* [Exercise]: Repeat the lines from the item text below, starting with the line that contains "## 📚 Always Learning" and ending with the line that contains "## 📫 Let's Connect", including both of those lines.

[Dataset excerpts]
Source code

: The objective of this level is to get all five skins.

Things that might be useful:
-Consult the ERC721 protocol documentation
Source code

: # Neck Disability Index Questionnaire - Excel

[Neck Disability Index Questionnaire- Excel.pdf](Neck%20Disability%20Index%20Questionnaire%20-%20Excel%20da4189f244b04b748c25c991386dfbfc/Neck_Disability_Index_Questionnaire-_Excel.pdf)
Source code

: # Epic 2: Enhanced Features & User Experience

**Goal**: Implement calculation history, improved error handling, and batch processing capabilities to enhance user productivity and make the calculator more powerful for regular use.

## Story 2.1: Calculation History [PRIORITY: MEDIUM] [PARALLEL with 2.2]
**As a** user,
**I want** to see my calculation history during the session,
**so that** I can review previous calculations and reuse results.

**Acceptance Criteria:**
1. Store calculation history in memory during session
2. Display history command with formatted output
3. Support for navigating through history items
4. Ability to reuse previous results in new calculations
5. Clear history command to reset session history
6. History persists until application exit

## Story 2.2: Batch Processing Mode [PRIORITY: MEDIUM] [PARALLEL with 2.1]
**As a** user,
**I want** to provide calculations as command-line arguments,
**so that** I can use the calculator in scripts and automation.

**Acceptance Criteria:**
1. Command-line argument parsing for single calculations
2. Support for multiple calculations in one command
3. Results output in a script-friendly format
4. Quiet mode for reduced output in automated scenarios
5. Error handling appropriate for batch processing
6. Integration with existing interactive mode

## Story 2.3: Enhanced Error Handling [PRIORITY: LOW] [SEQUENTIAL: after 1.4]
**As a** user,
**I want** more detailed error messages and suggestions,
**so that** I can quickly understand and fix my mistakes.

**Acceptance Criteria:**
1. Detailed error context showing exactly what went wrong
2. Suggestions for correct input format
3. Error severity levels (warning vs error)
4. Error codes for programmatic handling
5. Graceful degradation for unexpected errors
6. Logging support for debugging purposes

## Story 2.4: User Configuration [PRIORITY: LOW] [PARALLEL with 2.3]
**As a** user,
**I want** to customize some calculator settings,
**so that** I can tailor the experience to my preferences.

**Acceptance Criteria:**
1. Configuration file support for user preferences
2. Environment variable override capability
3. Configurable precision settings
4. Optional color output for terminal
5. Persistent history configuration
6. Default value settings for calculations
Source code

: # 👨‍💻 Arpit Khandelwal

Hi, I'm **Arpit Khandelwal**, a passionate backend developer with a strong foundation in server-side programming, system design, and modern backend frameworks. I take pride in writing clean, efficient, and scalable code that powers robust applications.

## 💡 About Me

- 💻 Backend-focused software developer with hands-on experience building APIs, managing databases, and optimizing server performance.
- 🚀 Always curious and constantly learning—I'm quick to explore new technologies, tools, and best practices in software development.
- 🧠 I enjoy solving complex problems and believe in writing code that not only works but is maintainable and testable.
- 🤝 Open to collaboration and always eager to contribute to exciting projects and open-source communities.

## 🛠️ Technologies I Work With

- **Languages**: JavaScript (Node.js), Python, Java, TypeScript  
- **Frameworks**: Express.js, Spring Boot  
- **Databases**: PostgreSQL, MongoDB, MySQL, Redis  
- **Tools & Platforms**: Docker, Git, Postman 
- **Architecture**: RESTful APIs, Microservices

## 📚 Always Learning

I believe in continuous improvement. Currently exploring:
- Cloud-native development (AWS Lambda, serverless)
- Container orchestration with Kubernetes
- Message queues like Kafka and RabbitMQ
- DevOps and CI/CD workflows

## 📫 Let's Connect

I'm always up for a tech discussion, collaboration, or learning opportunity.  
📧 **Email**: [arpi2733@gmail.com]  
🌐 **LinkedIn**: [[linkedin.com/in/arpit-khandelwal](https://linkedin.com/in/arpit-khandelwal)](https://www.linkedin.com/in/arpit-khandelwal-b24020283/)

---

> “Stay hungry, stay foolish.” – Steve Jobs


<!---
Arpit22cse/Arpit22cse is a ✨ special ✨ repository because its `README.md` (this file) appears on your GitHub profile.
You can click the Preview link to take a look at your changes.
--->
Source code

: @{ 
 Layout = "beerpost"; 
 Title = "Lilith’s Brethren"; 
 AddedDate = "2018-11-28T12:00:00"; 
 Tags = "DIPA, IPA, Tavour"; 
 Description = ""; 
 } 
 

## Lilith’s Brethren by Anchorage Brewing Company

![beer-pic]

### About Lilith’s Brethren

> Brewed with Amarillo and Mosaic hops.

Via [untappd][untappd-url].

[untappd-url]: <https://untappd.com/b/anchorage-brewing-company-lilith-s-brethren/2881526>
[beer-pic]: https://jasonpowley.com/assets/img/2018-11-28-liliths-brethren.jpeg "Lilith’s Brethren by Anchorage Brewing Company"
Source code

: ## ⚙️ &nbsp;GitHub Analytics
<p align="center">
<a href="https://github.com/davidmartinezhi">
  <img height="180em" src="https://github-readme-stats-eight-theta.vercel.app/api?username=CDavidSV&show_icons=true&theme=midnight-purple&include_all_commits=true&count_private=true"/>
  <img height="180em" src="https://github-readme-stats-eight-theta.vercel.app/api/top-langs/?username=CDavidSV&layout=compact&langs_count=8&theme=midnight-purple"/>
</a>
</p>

* [Answer]:
## 📚 Always Learning

I believe in continuous improvement. Currently exploring:
- Cloud-native development (AWS Lambda, serverless)
- Container orchestration with Kubernetes
- Message queues like Kafka and RabbitMQ
- DevOps and CI/CD workflows

## 📫 Let's Connect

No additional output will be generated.